Corriere del Mezzogiorno (Campania)
Il «Macbeth» di De Fusco, visionario e cinematografico
Luca De Fusco ha definito negli ultimi anni una sua misura espressiva che fa dell’uso spinto della multimedialità, della cupezza livida delle ambientazioni, della presenza di corpi danzanti e dello sdoppiamento fra azione reale e riproduzione virtuale, la chiave registica di tragedie classiche e shakespeariane. Un modello che si ritrova anche nel «Macbeth» presentato in anteprima al Napoli Teatro Festival e da stasera e fino al 13 novembre in scena al Mercadante, di cui apre la stagione.
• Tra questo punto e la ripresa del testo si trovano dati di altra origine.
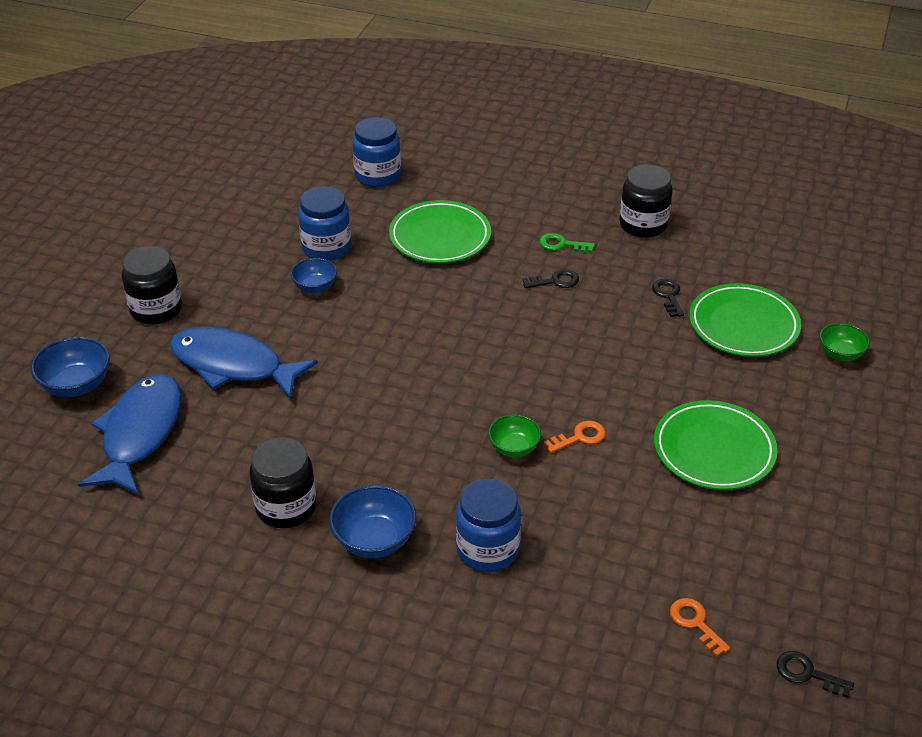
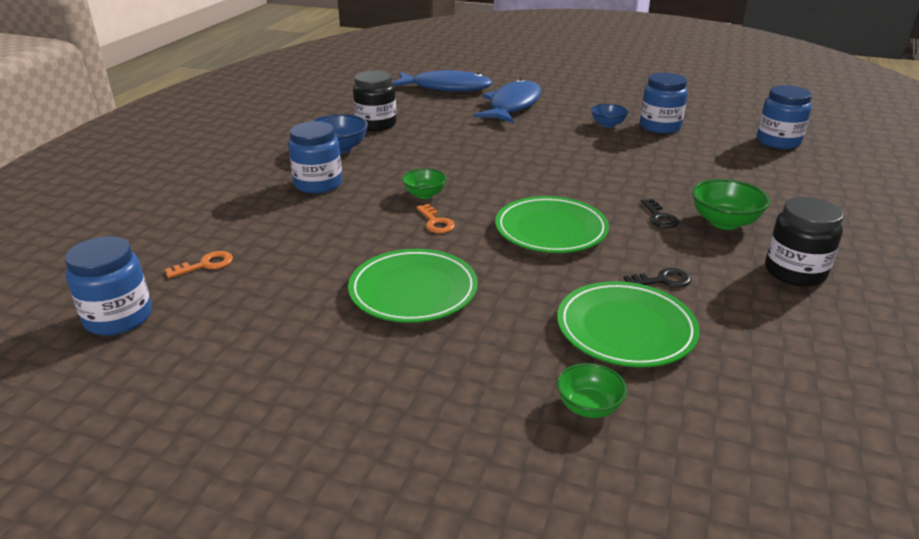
camera: 90 degrees right, 10 degrees down
(76, 385) = (488, 72): blue bowl -> none
(156, 309) = (565, 84): black jar -> none
(440, 237) = (701, 166): green plate -> green plate (551, 230)
(561, 244) = (724, 222): green key -> green bowl
(807, 673) = (118, 318): black key -> blue jar

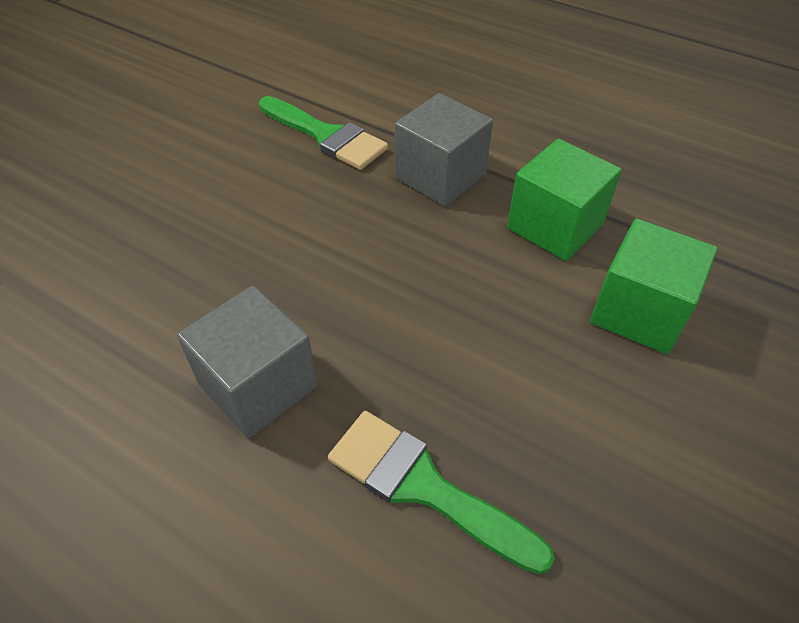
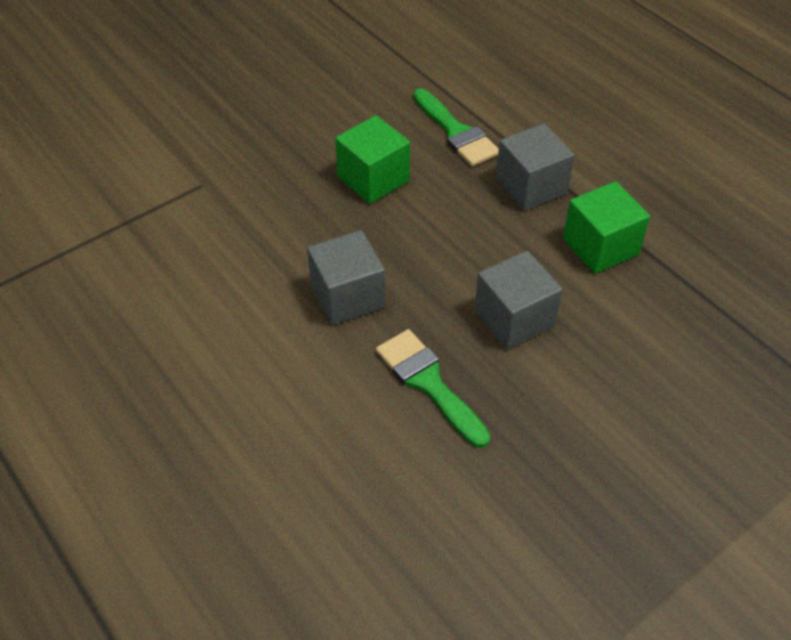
camera: 20 degrees right, 0 degrees up
(498, 349) = (514, 319): none -> grey cube
(639, 311) = (629, 322): green cube -> green cube (373, 179)

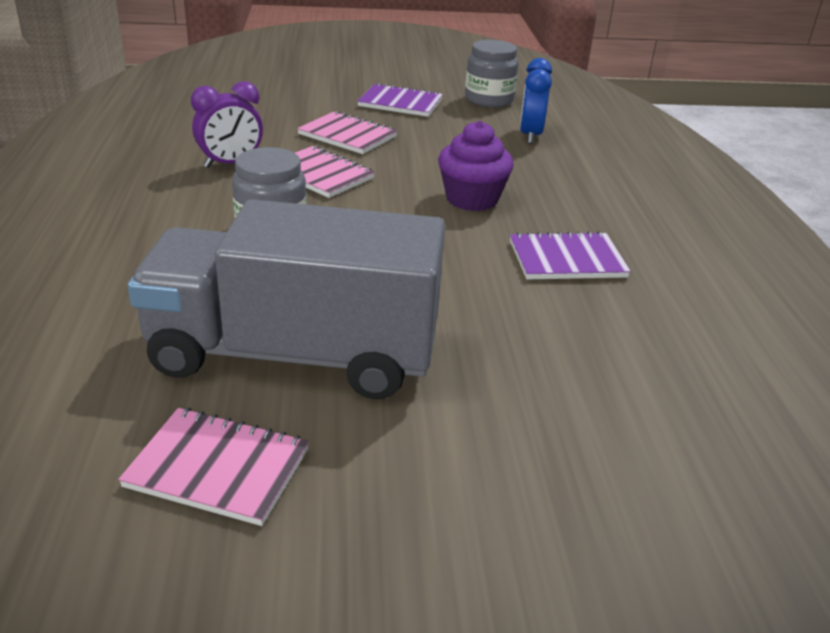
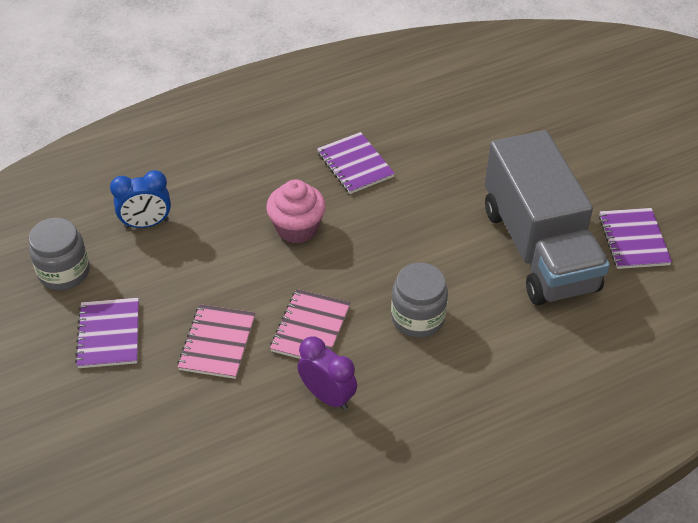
camera: 110 degrees left, 15 degrees up
(218, 468) = (633, 240): pink notebook -> purple notebook
(472, 199) = (297, 228): purple cupcake -> pink cupcake

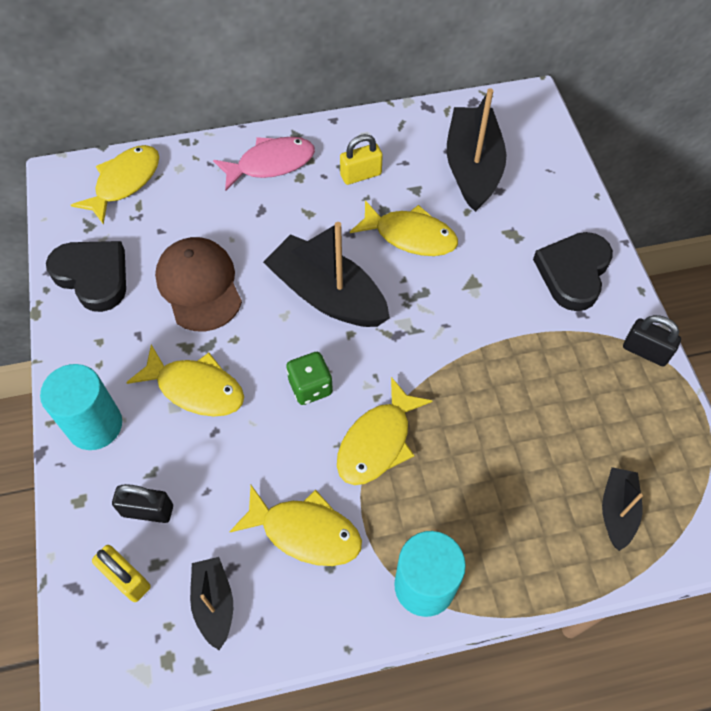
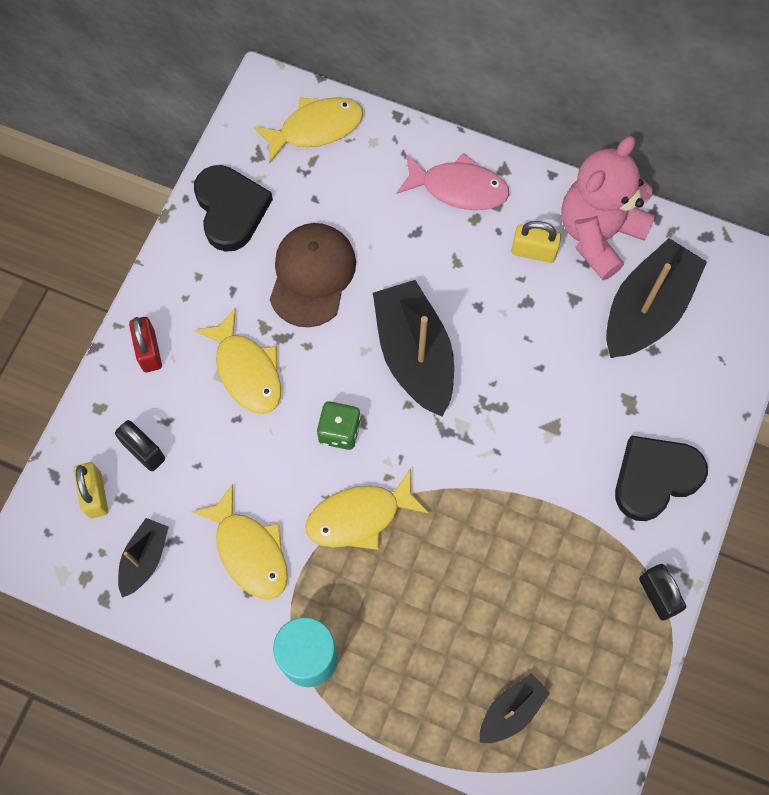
camera: 35 degrees right, 10 degrees up
(95, 425) = (149, 351): turquoise cylinder -> red padlock
(398, 139) = (598, 234): none -> pink teddy bear
(410, 236) = (532, 344): yellow fish -> none

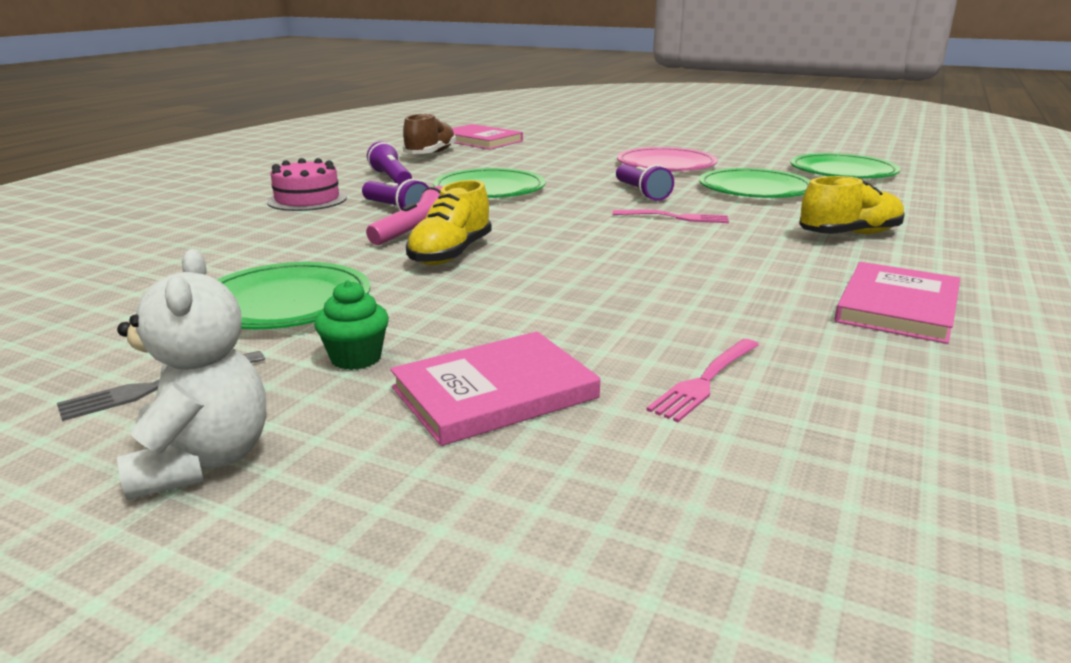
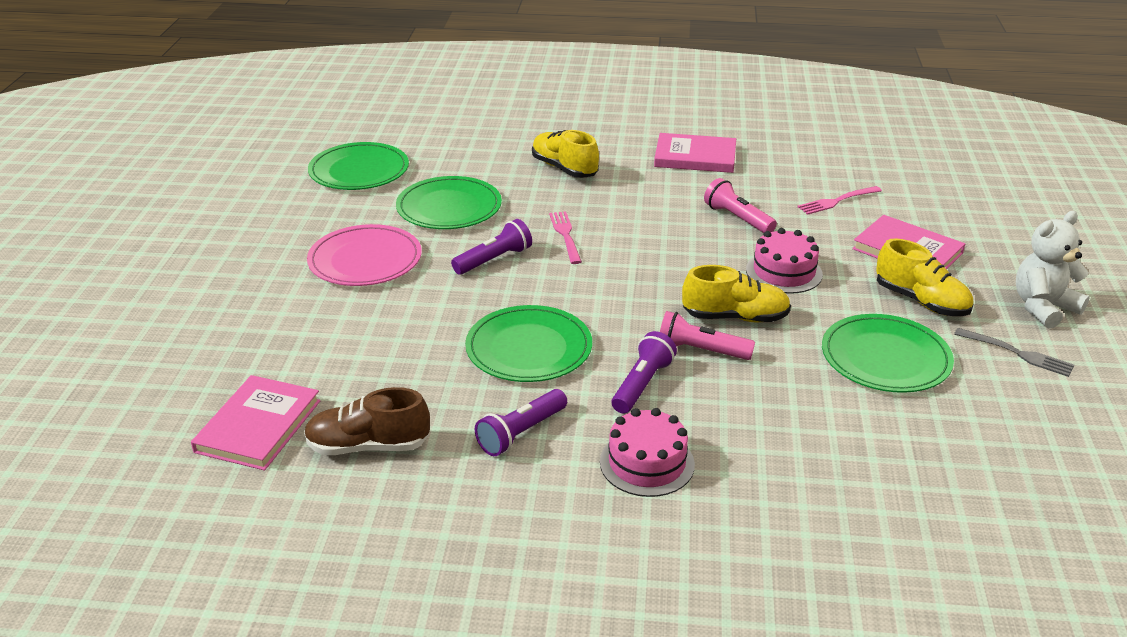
camera: 110 degrees left, 10 degrees up
(356, 358) = (921, 301): green cupcake -> yellow shoe
(516, 293) = (784, 272): none -> pink cake
(675, 296) = (737, 218): none -> pink flashlight
(705, 381) = (837, 201): pink fork -> pink fork turned 135 degrees clockwise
Un allestimento, quindi, che si aggancia ai precedenti «Antonio e Cleopatra» e «Orestea», con i quali forma una trilogia «sacrificale», figlia dell’inesausta brama di potere dei suoi protagonisti, e che qui si connota di forti accenti cinematografici: dalla costruzione delle scene per piani successivi intorno al fulcro generatore del talamo regale, fino all’attraversamento visionario degli snodi simbolici ideati dal Bardo: l’apparizione delle tre streghe che predicono a Macbeth il destino di re, la visione del pugnale che uccide il sovrano di Scozia Duncan , il fantasma di Banquo e la delirante Lady in preda a sonnambulismo finale. Figure che galleggiano nello spazio che recinge l’azione e che accentuano la misura mitologica e simbolica della tragedia generata dall’efferato usurpatore del trono di Scozia, piuttosto che la verosimiglianza storica ereditata dalle «Cronache» di Holinshed. Per quanto riguarda il cast, si conferma l’idea defuschiana di una compagnia stabile che vede nei ruoli principali Luca Lazzareschi e Gaia Aprea, Giacinto Palmarini e Claudio Di Palma. Scene di Marta Crisolini Malatesta, costumi di Zaira De Vincentiis, musiche di Ran Bagno e coreografie di Noa Wertheim.